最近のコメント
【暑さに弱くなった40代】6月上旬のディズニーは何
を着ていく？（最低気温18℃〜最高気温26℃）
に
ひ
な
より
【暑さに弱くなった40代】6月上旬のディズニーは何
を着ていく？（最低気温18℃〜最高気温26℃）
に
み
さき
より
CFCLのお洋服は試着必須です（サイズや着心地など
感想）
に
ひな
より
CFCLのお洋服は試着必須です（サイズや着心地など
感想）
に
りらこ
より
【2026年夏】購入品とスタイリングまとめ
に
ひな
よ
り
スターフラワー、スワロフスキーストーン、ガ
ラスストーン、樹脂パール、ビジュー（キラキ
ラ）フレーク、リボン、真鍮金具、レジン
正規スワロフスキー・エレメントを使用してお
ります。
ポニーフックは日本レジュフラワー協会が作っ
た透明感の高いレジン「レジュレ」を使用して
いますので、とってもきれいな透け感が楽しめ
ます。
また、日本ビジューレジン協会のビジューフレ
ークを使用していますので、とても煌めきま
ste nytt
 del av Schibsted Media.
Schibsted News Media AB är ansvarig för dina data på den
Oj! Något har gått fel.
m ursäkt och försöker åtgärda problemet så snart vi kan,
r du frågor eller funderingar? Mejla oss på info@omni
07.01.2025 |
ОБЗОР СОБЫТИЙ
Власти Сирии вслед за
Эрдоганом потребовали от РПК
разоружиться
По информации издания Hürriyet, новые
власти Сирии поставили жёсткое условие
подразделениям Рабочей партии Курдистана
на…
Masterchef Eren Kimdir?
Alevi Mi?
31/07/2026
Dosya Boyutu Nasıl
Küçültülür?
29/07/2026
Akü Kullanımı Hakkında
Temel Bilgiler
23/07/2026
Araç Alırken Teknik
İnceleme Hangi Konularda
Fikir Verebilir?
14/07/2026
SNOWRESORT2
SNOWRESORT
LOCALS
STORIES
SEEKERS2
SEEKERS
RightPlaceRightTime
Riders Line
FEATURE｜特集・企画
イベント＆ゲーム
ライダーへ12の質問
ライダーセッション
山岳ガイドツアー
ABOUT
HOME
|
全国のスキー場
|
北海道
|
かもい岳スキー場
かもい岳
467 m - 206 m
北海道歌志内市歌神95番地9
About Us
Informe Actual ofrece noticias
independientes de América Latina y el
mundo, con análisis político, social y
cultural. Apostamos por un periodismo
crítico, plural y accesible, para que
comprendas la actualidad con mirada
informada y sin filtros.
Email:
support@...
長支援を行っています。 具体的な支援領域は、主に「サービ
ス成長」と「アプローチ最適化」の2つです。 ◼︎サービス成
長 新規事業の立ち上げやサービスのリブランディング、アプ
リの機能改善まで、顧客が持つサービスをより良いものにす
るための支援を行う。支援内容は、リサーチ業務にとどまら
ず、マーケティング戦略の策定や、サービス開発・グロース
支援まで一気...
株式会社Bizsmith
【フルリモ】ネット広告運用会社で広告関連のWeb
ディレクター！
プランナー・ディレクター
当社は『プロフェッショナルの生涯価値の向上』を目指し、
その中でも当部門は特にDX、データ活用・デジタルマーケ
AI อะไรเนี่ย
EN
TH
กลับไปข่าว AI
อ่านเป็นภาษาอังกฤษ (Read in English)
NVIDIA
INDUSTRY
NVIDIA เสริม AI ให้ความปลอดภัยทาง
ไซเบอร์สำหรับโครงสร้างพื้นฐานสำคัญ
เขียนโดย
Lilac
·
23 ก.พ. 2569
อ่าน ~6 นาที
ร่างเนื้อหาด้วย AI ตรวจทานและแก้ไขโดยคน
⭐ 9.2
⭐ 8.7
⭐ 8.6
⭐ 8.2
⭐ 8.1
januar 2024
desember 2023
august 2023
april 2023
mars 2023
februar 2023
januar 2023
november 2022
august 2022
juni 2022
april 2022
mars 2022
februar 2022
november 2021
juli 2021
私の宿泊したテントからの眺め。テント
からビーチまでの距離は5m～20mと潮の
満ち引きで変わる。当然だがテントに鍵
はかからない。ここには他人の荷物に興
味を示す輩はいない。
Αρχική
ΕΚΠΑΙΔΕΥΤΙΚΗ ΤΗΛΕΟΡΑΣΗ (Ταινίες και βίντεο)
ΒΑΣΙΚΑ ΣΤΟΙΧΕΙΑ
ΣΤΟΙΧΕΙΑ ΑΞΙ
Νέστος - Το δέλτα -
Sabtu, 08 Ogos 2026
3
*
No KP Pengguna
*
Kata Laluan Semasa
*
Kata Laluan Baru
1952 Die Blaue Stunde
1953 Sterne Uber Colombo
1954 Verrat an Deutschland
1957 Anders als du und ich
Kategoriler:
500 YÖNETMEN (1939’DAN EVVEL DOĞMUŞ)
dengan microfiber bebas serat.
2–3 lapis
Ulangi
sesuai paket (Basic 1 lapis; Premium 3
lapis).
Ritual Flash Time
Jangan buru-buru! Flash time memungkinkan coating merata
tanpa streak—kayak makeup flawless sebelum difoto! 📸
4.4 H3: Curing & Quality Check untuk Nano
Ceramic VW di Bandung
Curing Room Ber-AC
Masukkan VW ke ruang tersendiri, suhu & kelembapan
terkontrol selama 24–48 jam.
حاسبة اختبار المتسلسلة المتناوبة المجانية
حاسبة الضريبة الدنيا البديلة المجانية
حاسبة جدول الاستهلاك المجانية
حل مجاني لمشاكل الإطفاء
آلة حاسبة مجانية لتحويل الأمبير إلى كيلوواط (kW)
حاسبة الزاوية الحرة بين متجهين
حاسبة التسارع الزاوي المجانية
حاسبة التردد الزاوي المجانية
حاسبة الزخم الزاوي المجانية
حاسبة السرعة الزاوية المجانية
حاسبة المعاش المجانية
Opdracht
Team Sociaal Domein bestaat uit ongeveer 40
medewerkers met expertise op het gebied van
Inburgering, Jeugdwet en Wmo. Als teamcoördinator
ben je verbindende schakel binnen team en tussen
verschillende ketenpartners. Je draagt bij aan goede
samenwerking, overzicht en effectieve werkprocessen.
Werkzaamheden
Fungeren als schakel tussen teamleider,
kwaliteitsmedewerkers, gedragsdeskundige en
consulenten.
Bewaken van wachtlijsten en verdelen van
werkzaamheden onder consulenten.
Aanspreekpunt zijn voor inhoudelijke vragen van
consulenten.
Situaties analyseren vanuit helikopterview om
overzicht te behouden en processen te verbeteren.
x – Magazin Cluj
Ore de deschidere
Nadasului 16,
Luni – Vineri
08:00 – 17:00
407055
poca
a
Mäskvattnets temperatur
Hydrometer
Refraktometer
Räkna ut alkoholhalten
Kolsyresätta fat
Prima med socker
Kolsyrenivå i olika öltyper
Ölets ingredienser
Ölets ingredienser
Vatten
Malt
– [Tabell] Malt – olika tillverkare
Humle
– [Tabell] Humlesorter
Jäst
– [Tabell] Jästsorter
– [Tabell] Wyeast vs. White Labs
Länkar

• **Exercise details**
The entire listing above should be returned exactly as written.

• **Solution below**
最近のコメント
【暑さに弱くなった40代】6月上旬のディズニーは何
を着ていく？（最低気温18℃〜最高気温26℃）
に
ひ
な
より
【暑さに弱くなった40代】6月上旬のディズニーは何
を着ていく？（最低気温18℃〜最高気温26℃）
に
み
さき
より
CFCLのお洋服は試着必須です（サイズや着心地など
感想）
に
ひな
より
CFCLのお洋服は試着必須です（サイズや着心地など
感想）
に
りらこ
より
【2026年夏】購入品とスタイリングまとめ
に
ひな
よ
り
スターフラワー、スワロフスキーストーン、ガ
ラスストーン、樹脂パール、ビジュー（キラキ
ラ）フレーク、リボン、真鍮金具、レジン
正規スワロフスキー・エレメントを使用してお
ります。
ポニーフックは日本レジュフラワー協会が作っ
た透明感の高いレジン「レジュレ」を使用して
いますので、とってもきれいな透け感が楽しめ
ます。
また、日本ビジューレジン協会のビジューフレ
ークを使用していますので、とても煌めきま
ste nytt
 del av Schibsted Media.
Schibsted News Media AB är ansvarig för dina data på den
Oj! Något har gått fel.
m ursäkt och försöker åtgärda problemet så snart vi kan,
r du frågor eller funderingar? Mejla oss på info@omni
07.01.2025 |
ОБЗОР СОБЫТИЙ
Власти Сирии вслед за
Эрдоганом потребовали от РПК
разоружиться
По информации издания Hürriyet, новые
власти Сирии поставили жёсткое условие
подразделениям Рабочей партии Курдистана
на…
Masterchef Eren Kimdir?
Alevi Mi?
31/07/2026
Dosya Boyutu Nasıl
Küçültülür?
29/07/2026
Akü Kullanımı Hakkında
Temel Bilgiler
23/07/2026
Araç Alırken Teknik
İnceleme Hangi Konularda
Fikir Verebilir?
14/07/2026
SNOWRESORT2
SNOWRESORT
LOCALS
STORIES
SEEKERS2
SEEKERS
RightPlaceRightTime
Riders Line
FEATURE｜特集・企画
イベント＆ゲーム
ライダーへ12の質問
ライダーセッション
山岳ガイドツアー
ABOUT
HOME
|
全国のスキー場
|
北海道
|
かもい岳スキー場
かもい岳
467 m - 206 m
北海道歌志内市歌神95番地9
About Us
Informe Actual ofrece noticias
independientes de América Latina y el
mundo, con análisis político, social y
cultural. Apostamos por un periodismo
crítico, plural y accesible, para que
comprendas la actualidad con mirada
informada y sin filtros.
Email:
support@...
長支援を行っています。 具体的な支援領域は、主に「サービ
ス成長」と「アプローチ最適化」の2つです。 ◼︎サービス成
長 新規事業の立ち上げやサービスのリブランディング、アプ
リの機能改善まで、顧客が持つサービスをより良いものにす
るための支援を行う。支援内容は、リサーチ業務にとどまら
ず、マーケティング戦略の策定や、サービス開発・グロース
支援まで一気...
株式会社Bizsmith
【フルリモ】ネット広告運用会社で広告関連のWeb
ディレクター！
プランナー・ディレクター
当社は『プロフェッショナルの生涯価値の向上』を目指し、
その中でも当部門は特にDX、データ活用・デジタルマーケ
AI อะไรเนี่ย
EN
TH
กลับไปข่าว AI
อ่านเป็นภาษาอังกฤษ (Read in English)
NVIDIA
INDUSTRY
NVIDIA เสริม AI ให้ความปลอดภัยทาง
ไซเบอร์สำหรับโครงสร้างพื้นฐานสำคัญ
เขียนโดย
Lilac
·
23 ก.พ. 2569
อ่าน ~6 นาที
ร่างเนื้อหาด้วย AI ตรวจทานและแก้ไขโดยคน
⭐ 9.2
⭐ 8.7
⭐ 8.6
⭐ 8.2
⭐ 8.1
januar 2024
desember 2023
august 2023
april 2023
mars 2023
februar 2023
januar 2023
november 2022
august 2022
juni 2022
april 2022
mars 2022
februar 2022
november 2021
juli 2021
私の宿泊したテントからの眺め。テント
からビーチまでの距離は5m～20mと潮の
満ち引きで変わる。当然だがテントに鍵
はかからない。ここには他人の荷物に興
味を示す輩はいない。
Αρχική
ΕΚΠΑΙΔΕΥΤΙΚΗ ΤΗΛΕΟΡΑΣΗ (Ταινίες και βίντεο)
ΒΑΣΙΚΑ ΣΤΟΙΧΕΙΑ
ΣΤΟΙΧΕΙΑ ΑΞΙ
Νέστος - Το δέλτα -
Sabtu, 08 Ogos 2026
3
*
No KP Pengguna
*
Kata Laluan Semasa
*
Kata Laluan Baru
1952 Die Blaue Stunde
1953 Sterne Uber Colombo
1954 Verrat an Deutschland
1957 Anders als du und ich
Kategoriler:
500 YÖNETMEN (1939’DAN EVVEL DOĞMUŞ)
dengan microfiber bebas serat.
2–3 lapis
Ulangi
sesuai paket (Basic 1 lapis; Premium 3
lapis).
Ritual Flash Time
Jangan buru-buru! Flash time memungkinkan coating merata
tanpa streak—kayak makeup flawless sebelum difoto! 📸
4.4 H3: Curing & Quality Check untuk Nano
Ceramic VW di Bandung
Curing Room Ber-AC
Masukkan VW ke ruang tersendiri, suhu & kelembapan
terkontrol selama 24–48 jam.
حاسبة اختبار المتسلسلة المتناوبة المجانية
حاسبة الضريبة الدنيا البديلة المجانية
حاسبة جدول الاستهلاك المجانية
حل مجاني لمشاكل الإطفاء
آلة حاسبة مجانية لتحويل الأمبير إلى كيلوواط (kW)
حاسبة الزاوية الحرة بين متجهين
حاسبة التسارع الزاوي المجانية
حاسبة التردد الزاوي المجانية
حاسبة الزخم الزاوي المجانية
حاسبة السرعة الزاوية المجانية
حاسبة المعاش المجانية
Opdracht
Team Sociaal Domein bestaat uit ongeveer 40
medewerkers met expertise op het gebied van
Inburgering, Jeugdwet en Wmo. Als teamcoördinator
ben je verbindende schakel binnen team en tussen
verschillende ketenpartners. Je draagt bij aan goede
samenwerking, overzicht en effectieve werkprocessen.
Werkzaamheden
Fungeren als schakel tussen teamleider,
kwaliteitsmedewerkers, gedragsdeskundige en
consulenten.
Bewaken van wachtlijsten en verdelen van
werkzaamheden onder consulenten.
Aanspreekpunt zijn voor inhoudelijke vragen van
consulenten.
Situaties analyseren vanuit helikopterview om
overzicht te behouden en processen te verbeteren.
x – Magazin Cluj
Ore de deschidere
Nadasului 16,
Luni – Vineri
08:00 – 17:00
407055
poca
a
Mäskvattnets temperatur
Hydrometer
Refraktometer
Räkna ut alkoholhalten
Kolsyresätta fat
Prima med socker
Kolsyrenivå i olika öltyper
Ölets ingredienser
Ölets ingredienser
Vatten
Malt
– [Tabell] Malt – olika tillverkare
Humle
– [Tabell] Humlesorter
Jäst
– [Tabell] Jästsorter
– [Tabell] Wyeast vs. White Labs
Länkar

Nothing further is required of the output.